# Scaling down a set of points into a smaller area

A visibility graph $$G(P) = (V,E)$$ of a set $$P = \{p_1, \dots, p_n\}$$ of points is defined as follows.

• Each vertex $$u \in V$$ corresponds to a point $$p_u \in P$$.
• There exists an edge $$uv \in E$$ if, and only if the line segment $$\overline{p_up_v}$$ does not contain any other points in $$P$$.

Assume that the coordinates of every $$p_i \in P$$ has $$O(n^c)$$ digits, where $$c$$ is a constant.

My aim is to scale the point set, without changing the relative positions, into a smaller area. For the sake of simplicity, assume that the area is a circle of raduis 1.

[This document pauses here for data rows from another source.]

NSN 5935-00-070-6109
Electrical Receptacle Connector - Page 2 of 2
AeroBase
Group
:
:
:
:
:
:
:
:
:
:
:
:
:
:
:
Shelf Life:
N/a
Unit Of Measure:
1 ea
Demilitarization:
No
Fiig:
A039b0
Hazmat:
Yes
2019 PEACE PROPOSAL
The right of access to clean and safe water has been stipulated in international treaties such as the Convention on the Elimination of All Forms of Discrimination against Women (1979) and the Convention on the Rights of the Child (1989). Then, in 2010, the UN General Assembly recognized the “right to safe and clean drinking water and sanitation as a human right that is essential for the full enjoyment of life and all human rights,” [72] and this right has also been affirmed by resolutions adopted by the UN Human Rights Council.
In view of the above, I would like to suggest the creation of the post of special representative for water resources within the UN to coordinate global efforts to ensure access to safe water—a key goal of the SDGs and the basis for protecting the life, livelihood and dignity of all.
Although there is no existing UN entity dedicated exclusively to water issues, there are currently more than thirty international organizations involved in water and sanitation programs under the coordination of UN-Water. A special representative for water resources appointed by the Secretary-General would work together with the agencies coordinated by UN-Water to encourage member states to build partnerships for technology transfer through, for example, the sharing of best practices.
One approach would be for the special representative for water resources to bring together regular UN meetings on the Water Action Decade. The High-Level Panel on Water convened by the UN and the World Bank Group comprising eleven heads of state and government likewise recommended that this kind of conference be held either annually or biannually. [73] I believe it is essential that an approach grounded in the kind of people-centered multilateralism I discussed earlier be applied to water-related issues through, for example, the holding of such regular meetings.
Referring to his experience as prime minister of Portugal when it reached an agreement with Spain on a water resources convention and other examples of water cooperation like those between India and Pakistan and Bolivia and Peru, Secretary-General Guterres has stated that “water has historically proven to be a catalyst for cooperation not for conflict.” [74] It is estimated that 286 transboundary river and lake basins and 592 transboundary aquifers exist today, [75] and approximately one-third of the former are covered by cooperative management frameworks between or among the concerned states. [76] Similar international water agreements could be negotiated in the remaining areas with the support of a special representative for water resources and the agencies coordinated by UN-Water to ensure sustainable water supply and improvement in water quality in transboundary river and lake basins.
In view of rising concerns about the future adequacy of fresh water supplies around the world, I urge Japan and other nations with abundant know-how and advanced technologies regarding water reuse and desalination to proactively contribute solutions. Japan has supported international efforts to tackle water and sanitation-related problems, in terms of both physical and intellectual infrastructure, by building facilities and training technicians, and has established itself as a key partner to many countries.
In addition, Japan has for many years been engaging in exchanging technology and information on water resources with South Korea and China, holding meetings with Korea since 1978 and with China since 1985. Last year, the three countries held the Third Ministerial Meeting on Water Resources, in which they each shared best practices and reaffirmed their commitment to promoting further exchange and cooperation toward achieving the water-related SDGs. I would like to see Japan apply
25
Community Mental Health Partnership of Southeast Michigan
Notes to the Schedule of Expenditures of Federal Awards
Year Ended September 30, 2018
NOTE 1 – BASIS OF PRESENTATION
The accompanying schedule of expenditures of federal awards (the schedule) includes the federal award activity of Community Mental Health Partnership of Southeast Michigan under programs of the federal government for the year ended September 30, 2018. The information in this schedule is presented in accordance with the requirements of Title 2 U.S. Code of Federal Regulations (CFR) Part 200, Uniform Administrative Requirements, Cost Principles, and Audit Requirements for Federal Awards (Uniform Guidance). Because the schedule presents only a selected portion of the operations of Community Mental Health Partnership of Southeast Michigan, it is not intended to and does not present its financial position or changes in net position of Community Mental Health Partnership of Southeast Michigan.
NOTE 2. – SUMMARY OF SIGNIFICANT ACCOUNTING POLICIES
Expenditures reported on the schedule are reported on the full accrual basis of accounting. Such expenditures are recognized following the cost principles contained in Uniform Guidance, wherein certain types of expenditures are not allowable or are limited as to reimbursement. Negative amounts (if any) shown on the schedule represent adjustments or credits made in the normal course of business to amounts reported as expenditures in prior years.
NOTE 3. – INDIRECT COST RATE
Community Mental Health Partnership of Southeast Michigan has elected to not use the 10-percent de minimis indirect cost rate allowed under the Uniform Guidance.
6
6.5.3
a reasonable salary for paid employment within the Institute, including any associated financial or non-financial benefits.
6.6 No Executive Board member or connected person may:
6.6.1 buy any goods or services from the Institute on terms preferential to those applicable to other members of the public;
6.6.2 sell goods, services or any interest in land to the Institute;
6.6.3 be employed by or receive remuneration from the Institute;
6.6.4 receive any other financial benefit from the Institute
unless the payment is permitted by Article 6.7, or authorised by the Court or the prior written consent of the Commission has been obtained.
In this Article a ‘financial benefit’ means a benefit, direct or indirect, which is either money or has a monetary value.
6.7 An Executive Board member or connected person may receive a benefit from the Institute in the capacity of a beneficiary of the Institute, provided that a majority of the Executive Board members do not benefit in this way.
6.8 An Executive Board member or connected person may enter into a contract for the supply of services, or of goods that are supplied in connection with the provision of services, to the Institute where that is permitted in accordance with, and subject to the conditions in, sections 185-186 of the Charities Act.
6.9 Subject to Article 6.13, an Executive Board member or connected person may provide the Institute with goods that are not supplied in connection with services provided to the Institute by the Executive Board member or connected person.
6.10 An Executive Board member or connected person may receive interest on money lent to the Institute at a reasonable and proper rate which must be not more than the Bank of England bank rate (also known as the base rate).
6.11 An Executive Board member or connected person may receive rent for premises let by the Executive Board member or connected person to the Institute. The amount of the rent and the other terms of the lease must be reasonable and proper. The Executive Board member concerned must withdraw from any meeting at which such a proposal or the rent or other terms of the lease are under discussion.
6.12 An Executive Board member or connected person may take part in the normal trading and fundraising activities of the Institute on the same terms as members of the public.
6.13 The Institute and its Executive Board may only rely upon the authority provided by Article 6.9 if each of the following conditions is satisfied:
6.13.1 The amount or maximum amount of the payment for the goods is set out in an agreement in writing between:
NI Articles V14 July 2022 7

Consider three points: $$p_1(100, 340)$$, $$p_2(500,150)$$, $$p_3(240, -600)$$.

The new coordinates after scaling would be $$p’_1(0.1, 0.34)$$, $$p’_2(0.5, 0.15)$$, $$p’_3(0.24, -0.6)$$, and the relative positions stay the same, as well as the visibility relations.

My question is two folded:

1. In the very simple example above, the coordiantes are divided by $$100$$, and it is pretty easy to find that number. But what is the algorithm to find this number for any given point set?
2. Assuming that the coordinates are of $$O(n^c)$$ length, can there be a coordinate of $$O(d^n)$$ (exponential) length?